- **Getoonde tekst**
----------------------------------------
Ik heb kennisgenomen van het onderzoek van Dela. De conclusies uit het onderzoek zijn inmiddels deels door Dela aangepast. De aanpassing is positief: het tariefverschil tussen de goedkoopste en duurste gemeentelijke begraafplaats is minder groot dan aanvankelijk gedacht. Deze is nu bijgesteld tot € 6.500,–.
Wat vindt u van deze ontwikkeling?
Het vaststellen van de gemeentelijke grafrechten is een autonome bevoegdheid en verantwoordelijkheid van de gemeenteraad. De afweging over de hoogte van de tarieven kan het beste lokaal worden gedaan. Er zijn veel aspecten die de hoogte van de tarieven beïnvloeden, zoals de historische kostprijs van de grond van de begraafplaats, de bodemgesteldheid, het aanbod, mate van dienstverlening, kosten van onderhoud, en personeel, aanwezigheid van alternatieven, en dergelijke. Allemaal elementen die een gemeenteraad meeweegt bij het bepalen van het tarief. Belangrijk daarbij is echter dat wettelijk is bepaald dat de grafrechten maximaal kostendekkend mogen zijn.
Op welke wijze toetst u of gemeenten geen tarief hanteren dat hoger is dan ten hoogste de daadwerkelijke kosten?
Omdat het gaat om lokale heffingen, heeft het Rijk geen bemoeienis met de hoogte van de tarieven. Indien een belanghebbende aan wie de grafrechten worden berekend van mening is dat deze te hoog zijn vastgesteld kan tegen de aanslag bezwaar worden aangetekend bij de betreffende gemeente. Mocht dat niet leiden tot een bevredigend resultaat kan daarna eventueel beroep worden ingesteld bij de rechter.
Hoe komt het dat er tot op heden nog geen sprake is van een transparant overzicht van de kosten die gemeenten doorberekenen?
Het Rijk heeft in 2010 de «handreiking leges en tarieven« gepubliceerd daarin wordt precies aangegeven welke kosten kunnen worden doorberekend als het gaat om retributieve heffingen. Op dit moment wordt deze handreiking door Deloitte in opdracht van het Ministerie van Binnenlandse Zaken en Koninkrijksrelaties geactualiseerd. We verwachten de herziene versie nog voor de zomer zal worden gepubliceerd. Deze publicatie is zowel beschikbaar voor gemeenten als voor andere belanghebbenden en is te vinden op de website van het ministerie. Deze handreiking kan worden gebruikt bij het beoordelen van de juistheid van de tarieven.
----------------------------------------
- **Gegevens**
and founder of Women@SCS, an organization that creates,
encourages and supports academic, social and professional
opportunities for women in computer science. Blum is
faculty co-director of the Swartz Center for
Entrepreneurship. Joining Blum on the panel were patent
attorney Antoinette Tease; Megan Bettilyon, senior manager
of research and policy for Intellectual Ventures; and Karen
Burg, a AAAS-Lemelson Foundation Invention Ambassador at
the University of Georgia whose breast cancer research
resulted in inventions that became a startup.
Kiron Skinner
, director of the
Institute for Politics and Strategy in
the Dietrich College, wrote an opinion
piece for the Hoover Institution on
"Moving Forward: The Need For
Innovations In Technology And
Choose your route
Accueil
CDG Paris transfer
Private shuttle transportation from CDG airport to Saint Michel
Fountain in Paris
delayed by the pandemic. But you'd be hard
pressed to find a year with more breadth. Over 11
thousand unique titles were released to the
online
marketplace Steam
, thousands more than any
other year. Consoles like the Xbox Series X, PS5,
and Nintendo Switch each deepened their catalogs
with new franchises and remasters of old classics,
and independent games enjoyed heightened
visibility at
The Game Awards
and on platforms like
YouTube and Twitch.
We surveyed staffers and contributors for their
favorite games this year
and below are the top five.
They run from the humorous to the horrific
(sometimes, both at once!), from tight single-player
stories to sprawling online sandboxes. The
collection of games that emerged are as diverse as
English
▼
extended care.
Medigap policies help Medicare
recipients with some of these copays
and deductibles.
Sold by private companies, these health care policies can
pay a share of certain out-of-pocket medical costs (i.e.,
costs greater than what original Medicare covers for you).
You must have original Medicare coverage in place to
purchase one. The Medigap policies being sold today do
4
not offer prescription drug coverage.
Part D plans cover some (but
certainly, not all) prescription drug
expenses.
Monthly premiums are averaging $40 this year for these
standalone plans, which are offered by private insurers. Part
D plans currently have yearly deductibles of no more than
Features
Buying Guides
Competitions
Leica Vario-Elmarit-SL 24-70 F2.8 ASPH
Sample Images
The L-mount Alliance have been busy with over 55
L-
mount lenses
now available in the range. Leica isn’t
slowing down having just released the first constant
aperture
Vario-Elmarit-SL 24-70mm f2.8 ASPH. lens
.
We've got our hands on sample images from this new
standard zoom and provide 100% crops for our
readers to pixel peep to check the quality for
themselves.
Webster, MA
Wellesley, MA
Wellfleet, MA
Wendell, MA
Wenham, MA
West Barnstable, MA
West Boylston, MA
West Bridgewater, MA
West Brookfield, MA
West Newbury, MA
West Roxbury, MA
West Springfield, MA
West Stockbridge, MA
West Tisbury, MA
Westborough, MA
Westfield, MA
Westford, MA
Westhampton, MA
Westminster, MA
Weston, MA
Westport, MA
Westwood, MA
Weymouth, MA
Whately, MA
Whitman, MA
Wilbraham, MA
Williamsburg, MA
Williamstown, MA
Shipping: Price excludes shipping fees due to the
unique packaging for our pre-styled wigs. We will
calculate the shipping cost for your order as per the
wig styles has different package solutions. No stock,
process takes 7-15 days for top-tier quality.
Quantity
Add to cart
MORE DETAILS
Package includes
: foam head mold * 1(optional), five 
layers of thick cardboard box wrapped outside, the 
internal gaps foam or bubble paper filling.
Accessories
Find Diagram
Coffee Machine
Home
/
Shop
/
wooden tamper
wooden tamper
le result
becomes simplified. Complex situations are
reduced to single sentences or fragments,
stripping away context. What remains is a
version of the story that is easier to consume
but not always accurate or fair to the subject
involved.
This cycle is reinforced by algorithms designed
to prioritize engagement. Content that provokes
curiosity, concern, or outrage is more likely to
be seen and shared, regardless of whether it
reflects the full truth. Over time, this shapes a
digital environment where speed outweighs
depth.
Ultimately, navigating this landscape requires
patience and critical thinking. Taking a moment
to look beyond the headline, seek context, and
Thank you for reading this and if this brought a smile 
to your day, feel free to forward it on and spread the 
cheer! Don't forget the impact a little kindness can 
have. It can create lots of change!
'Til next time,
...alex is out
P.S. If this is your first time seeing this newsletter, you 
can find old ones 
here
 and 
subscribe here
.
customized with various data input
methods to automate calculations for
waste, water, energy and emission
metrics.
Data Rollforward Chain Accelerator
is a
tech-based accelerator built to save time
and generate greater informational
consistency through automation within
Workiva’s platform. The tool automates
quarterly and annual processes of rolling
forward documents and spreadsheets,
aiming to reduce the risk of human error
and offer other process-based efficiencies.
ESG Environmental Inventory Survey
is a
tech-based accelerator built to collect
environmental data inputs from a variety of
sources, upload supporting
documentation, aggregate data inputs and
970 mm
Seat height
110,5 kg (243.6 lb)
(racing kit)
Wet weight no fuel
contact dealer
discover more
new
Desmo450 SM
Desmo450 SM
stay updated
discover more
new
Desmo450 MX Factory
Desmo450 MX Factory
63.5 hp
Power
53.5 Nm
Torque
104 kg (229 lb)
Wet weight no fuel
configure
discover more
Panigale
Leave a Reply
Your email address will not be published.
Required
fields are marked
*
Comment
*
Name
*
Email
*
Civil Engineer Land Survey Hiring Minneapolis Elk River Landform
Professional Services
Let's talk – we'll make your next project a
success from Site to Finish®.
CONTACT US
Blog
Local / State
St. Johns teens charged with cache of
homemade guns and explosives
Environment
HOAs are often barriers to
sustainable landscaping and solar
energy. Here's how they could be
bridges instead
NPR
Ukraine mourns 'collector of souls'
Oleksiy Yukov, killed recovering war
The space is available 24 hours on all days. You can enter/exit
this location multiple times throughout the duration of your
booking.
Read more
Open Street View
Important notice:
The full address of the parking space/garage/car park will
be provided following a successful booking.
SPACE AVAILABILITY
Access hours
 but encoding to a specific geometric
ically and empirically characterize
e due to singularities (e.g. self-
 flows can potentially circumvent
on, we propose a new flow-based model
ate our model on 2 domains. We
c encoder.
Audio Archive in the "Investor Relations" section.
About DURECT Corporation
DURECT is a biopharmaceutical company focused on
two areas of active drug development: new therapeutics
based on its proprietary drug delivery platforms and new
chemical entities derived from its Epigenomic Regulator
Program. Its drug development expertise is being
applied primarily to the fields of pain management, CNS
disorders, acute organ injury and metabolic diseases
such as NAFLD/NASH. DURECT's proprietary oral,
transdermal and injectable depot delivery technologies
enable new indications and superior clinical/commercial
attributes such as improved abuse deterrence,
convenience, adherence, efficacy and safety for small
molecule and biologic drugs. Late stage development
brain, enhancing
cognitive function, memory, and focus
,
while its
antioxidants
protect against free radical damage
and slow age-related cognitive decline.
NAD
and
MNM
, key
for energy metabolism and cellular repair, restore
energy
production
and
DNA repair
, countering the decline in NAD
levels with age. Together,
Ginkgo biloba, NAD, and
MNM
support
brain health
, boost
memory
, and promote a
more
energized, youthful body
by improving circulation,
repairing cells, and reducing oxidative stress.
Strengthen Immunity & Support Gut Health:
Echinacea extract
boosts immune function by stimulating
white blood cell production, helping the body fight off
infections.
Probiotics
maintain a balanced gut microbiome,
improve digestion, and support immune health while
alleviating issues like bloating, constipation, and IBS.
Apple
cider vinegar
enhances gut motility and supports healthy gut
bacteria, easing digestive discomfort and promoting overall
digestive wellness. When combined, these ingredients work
----------------------------------------
- **Opdracht A**
Kloppen deze drie uitspraken met de tekst over de grafrechten? Geef per uitspraak ja of nee en citeer letterlijk de woorden uit de tekst die de doorslag geven.
(i) Grafrechten mogen volgens de wet hoger zijn dan de kosten die de gemeente maakt.
(ii) De handreiking wordt op dit moment door Deloitte geactualiseerd in opdracht van het Ministerie van Binnenlandse Zaken en Koninkrijksrelaties.
(iii) Het Rijk bemoeit zich met de hoogte van de tarieven voor grafrechten.
- **Opdracht B**
Kunt u de tekst over de gemeentelijke grafrechten oppakken waar die ophoudt en er een vervolg op schrijven?
Voor het werk met de tekst zijn de regels niet nodig.

- **Geschreven antwoord A**
(i) Nee: "dat de grafrechten maximaal kostendekkend mogen zijn."
(ii) Ja: "Op dit moment wordt deze handreiking door Deloitte in opdracht van het Ministerie van Binnenlandse Zaken en Koninkrijksrelaties geactualiseerd."
(iii) Nee: "heeft het Rijk geen bemoeienis met de hoogte van de tarieven."

- **Geschreven antwoord B**
Jaarlijks publiceert ook het CBS een overzicht van de ontwikkeling van de lokale lasten (gebaseerd op primitieve begrotingen). Daarin worden de grafrechten opgenomen onder de overige gemeentelijke heffingen (de hondenbelasting, de forensenbelasting, de reclamebelasting, de baatbelasting, de roerendezaakbelasting, de begraafplaatsrechten en de marktgelden). Uit het persbericht van het CBS van 21 januari 2014, blijkt dat de overige heffingen in 2014 slechts met 0,5% stijgen ten opzichte van 2013.
Bent u bereid om in overleg te gaan met gemeenten om te komen tot een matiging van de tarieven voor grafrechten en meer inzicht in de wijze waarop gemeenten hun tarieven bepalen?
Nee, zie vraag 2
Is u bekend waarom er in het COELO-onderzoek2 over lokale lasten de kosten van de grafrechten niet zijn meegenomen?
Het Coelo rapport dat in opdracht van het Rijk wordt gepubliceerd bekijkt alleen de macro opbrengsten en kijkt niet naar kosten van individuele gemeenten. De focus ligt met name op de woonlasten. In de Coelo atlas worden daarnaast per gemeente de tarieven geïnventariseerd. De grafrechten vallen in de categorie overige heffingen (p. 28 van het Coelo rapport). Macro gezien stijgen de overige heffingen volgens het COELO niet, vandaar dat er vooralsnog geen reden is voor het rijk om deze nauwkeuriger te monitoren. De grote verschillen in lokale situaties maken een verdere analyse van de grafrechten lastig en daarom is besloten dit over te laten aan de lokale democratie en deze niet op te nemen in de rapportage.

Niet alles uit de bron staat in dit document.